Flow Action, REST step, Issue adding Credential

Jamsta1912
Tera Guru

‎09-27-2023 04:04 AM

Hi all,

I'm trying to create a flow action to make an API call.

I have created a credential record (API Key), a connection record, and an alias.

I'm using the connection alias in my REST step, and I'm using the data pill to add the credential value to the header:

restStep.jpg

 

When I test the step, I get an error: code: 401 - Invalid username/password combo.
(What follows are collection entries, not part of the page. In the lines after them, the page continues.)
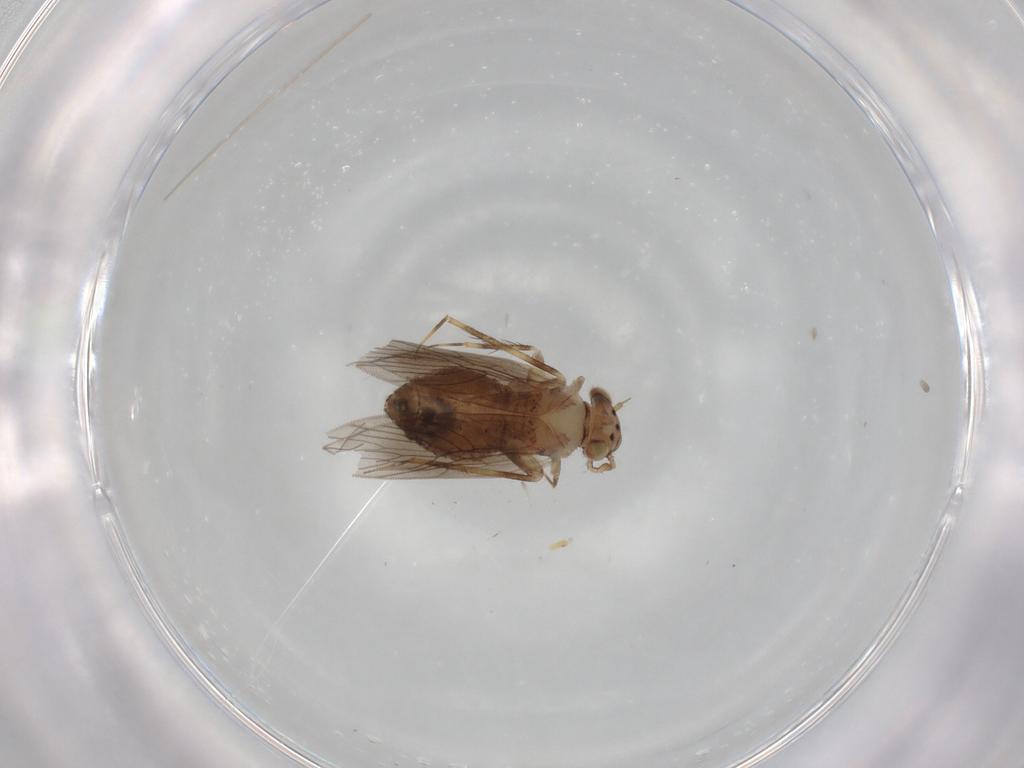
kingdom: Animalia
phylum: Arthropoda
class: Insecta
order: Psocodea
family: Lepidopsocidae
If I paste the API token directly into the value for the token header (in lieu of the Credential value data pill) the API call is made successfully.

 

And here's the thing: when I look at the Request headers in the outbound HTTP log, I can see that ServiceNow is adding the text 'authorization=' in front of the actual API key, and it's leaving the 'token' header without a value:

outboundHTTPLog.jpg

 

So I can make this work, by simply pasting the API key directly into the value for the token header, but I would like to avoid having to do this, and would prefer to follow best practice using the connection alias.

 

Any thoughts on this issue?

 

Thanks

 

  • 2,877 Views
6 REPLIES 6

Jeremy Duncan
ServiceNow Employee
ServiceNow Employee

‎01-04-2024 12:42 PM

Want to check this out and see if it works for you? https://www.servicenow.com/community/developer-forum/how-to-access-api-key-credential-in-flow-design...

Jamsta1912
Tera Guru
In response to Jeremy Duncan

‎01-15-2024 10:10 AM

Hi Jeremy,

Thanks for your reply. That is the methodology I was using but I still had the strangeness with the headers. In the end I reached out to ServiceNow support. It seems like a peculiar bug with the instance I'm working on (neither I nor support could replicate the issue in a PDI). In the end they suggested using a Lookup Record step as a workaround, to get the credential record itself rather than the alias. I am happy with that - not much effort and it still avoids having to paste in the API key directly into the action.👍

0 Helpfuls

Alex153
Tera Contributor
In response to Jamsta1912

‎06-24-2024 02:17 AM

Hi, can you please share how did you configure Lookup Record step as a workaround?
Thanks.

0 Helpfuls

Jamsta1912
Tera Guru
In response to Alex153

‎06-25-2024 05:48 AM

Hi Alex,

 

Yes, the first step is to use 'Lookup record' against the 'API Key Credentials' table, like so:

Jamsta1912_0-1719319138485.png

Notice that the 'API Key' field is then available in the datapicker.

 

Then, in the REST step, I was able add the API Key as the value to the 'token' header:

Jamsta1912_1-1719319253250.png

 

So, this workaround is secure and still as easily maintainable as using a connection alias, as the actual value of the API Key is still abstracted away from the flow itself.